§ Work to complete: No picture should appear in the copy. Transcribe exactly, and only, the lines from the one with "height: 1243px ->" through the last line of the data below.

Code change snippets:
▬▬▬▬▬▬
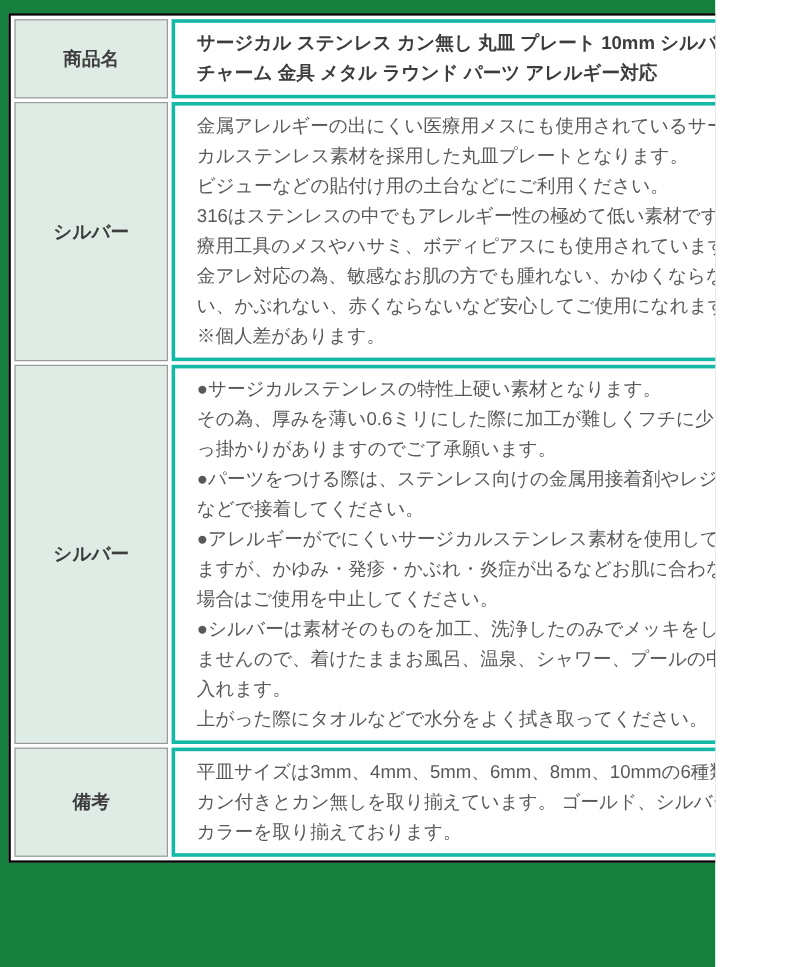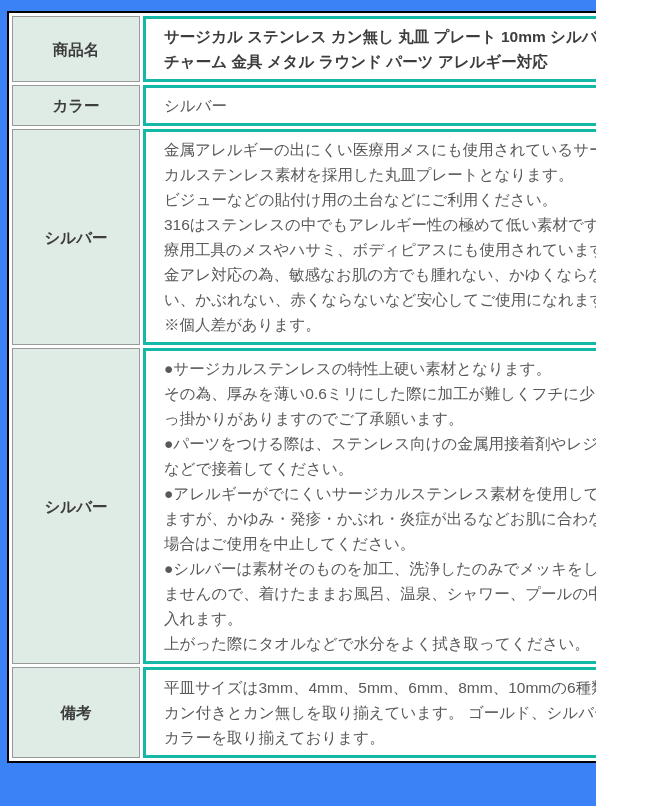"商品名" .page { background: #3b82f6 -> #15803d }
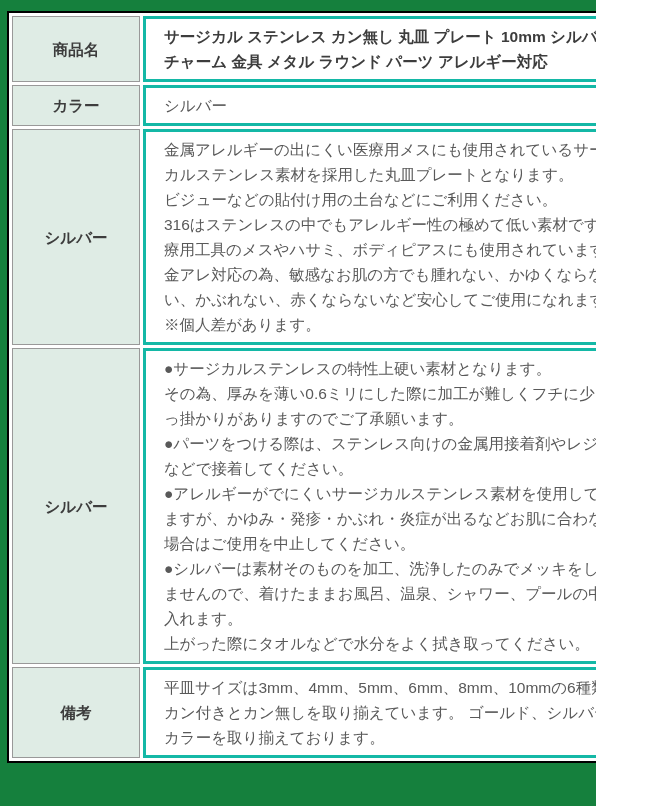"カラー" tr { html: <tr> <th>カラー</th> <td>シルバー</td> </tr> -> none }
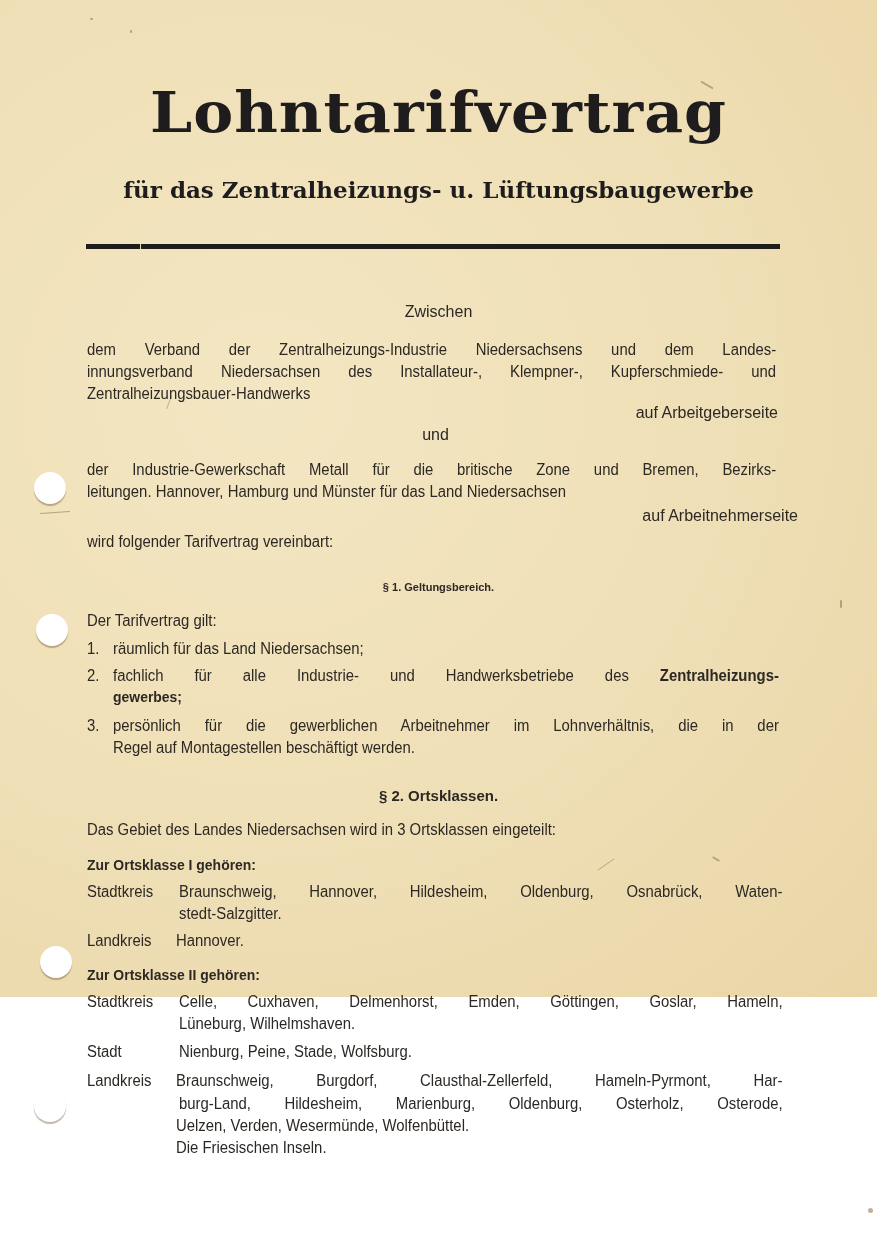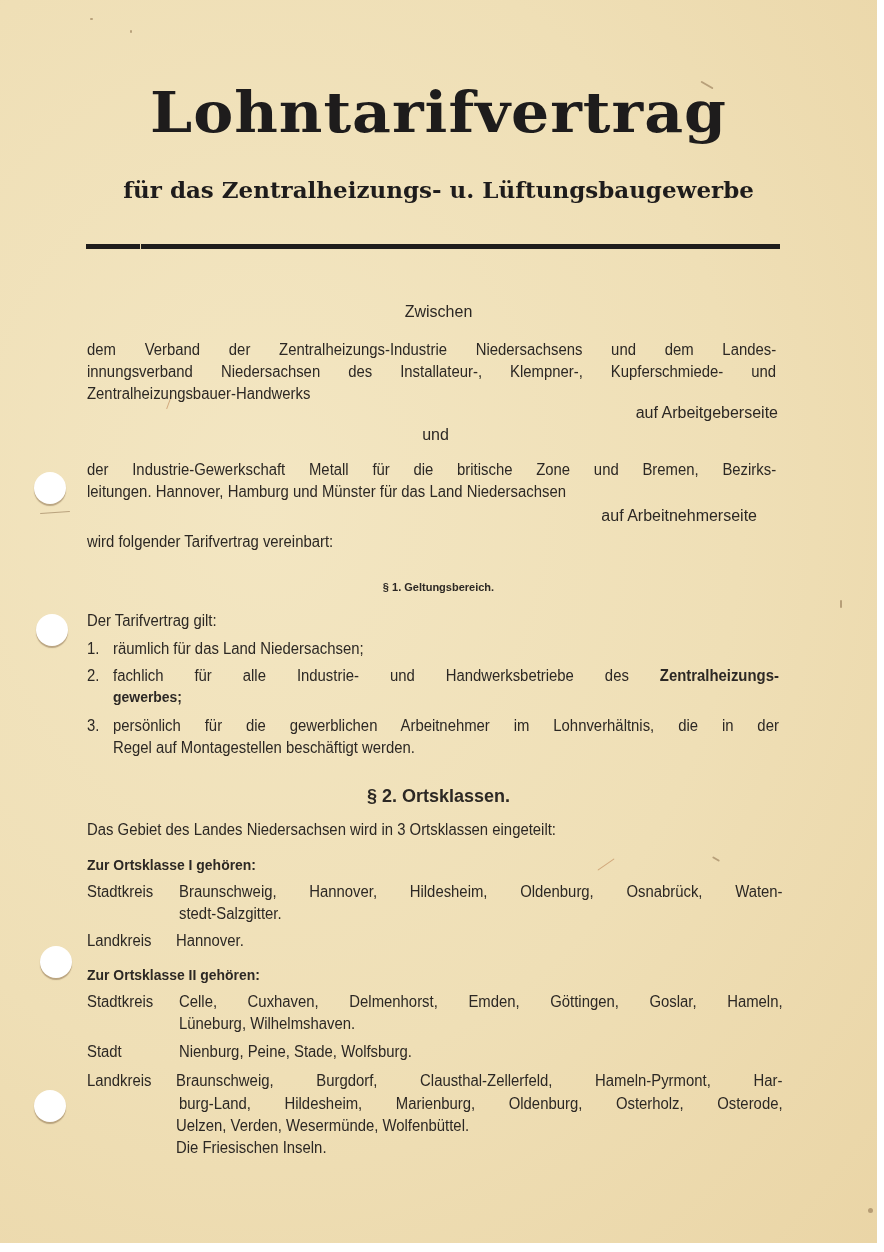"Lohntarifvertrag" .paper { height: 1243px -> 997px }
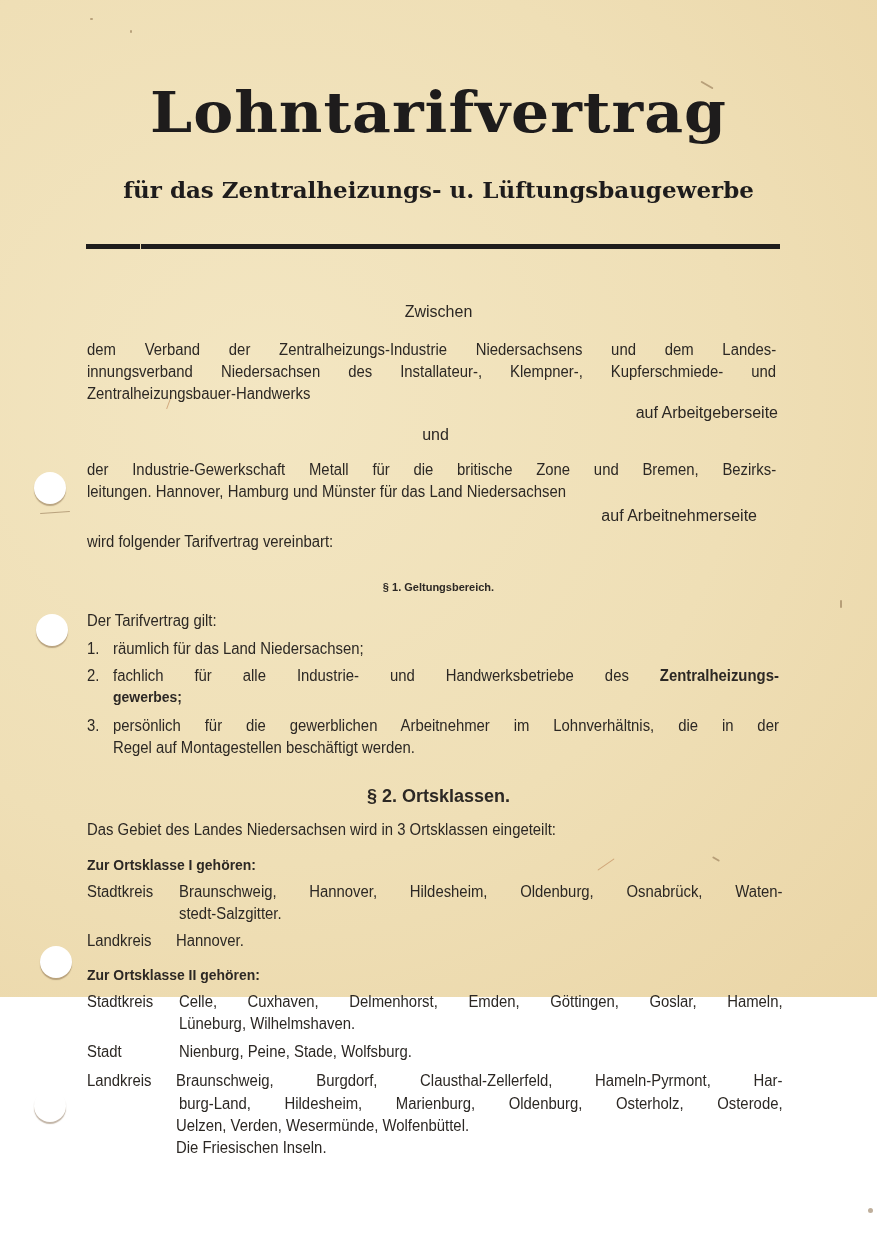"auf Arbeitnehmerseite" div.t { left: 479px -> 520px }
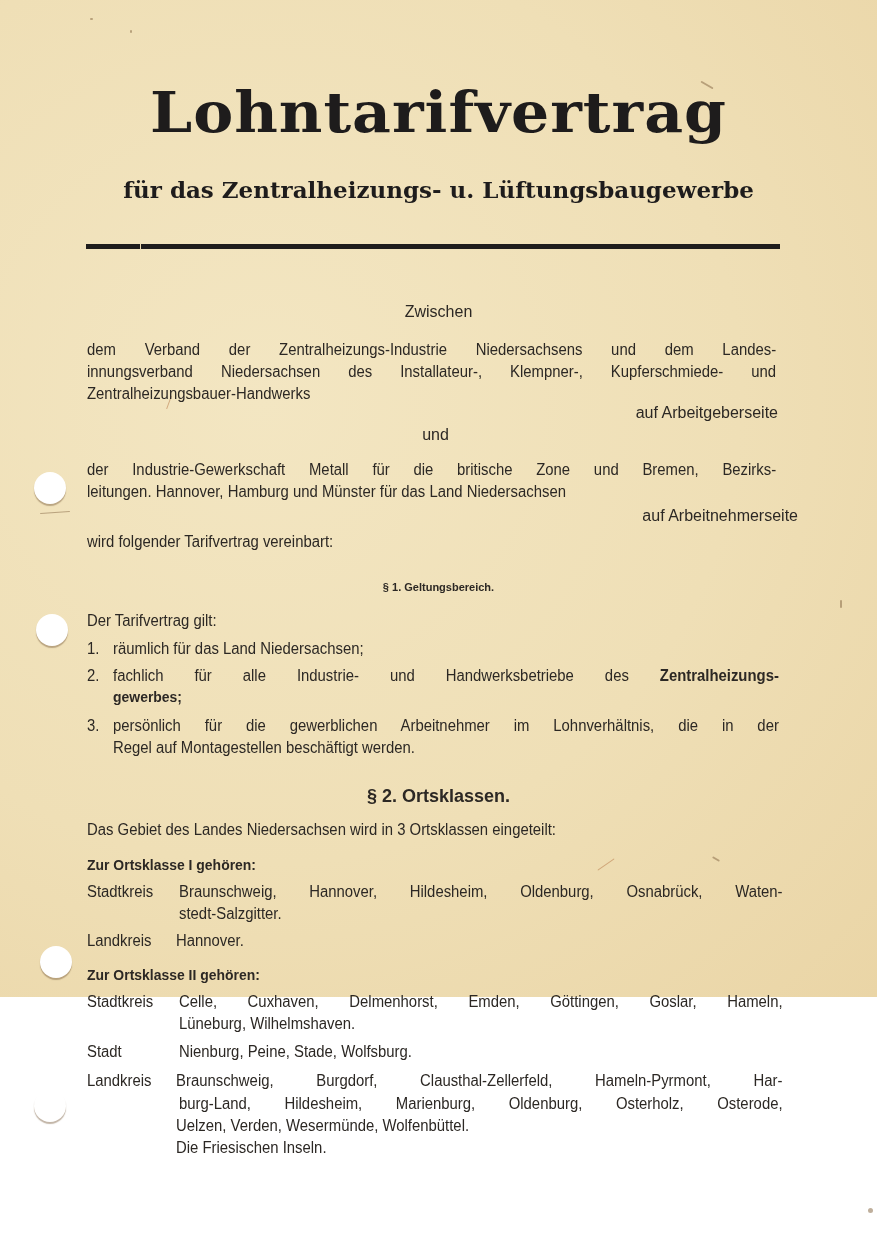"§ 2. Ortsklassen." div.t { font-size: 18px -> 15px }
▬▬▬▬▬▬
§ Response area:
"Lohntarifvertrag" .paper { height: 1243px -> 997px }
"auf Arbeitnehmerseite" div.t { left: 479px -> 520px }
"§ 2. Ortsklassen." div.t { font-size: 18px -> 15px }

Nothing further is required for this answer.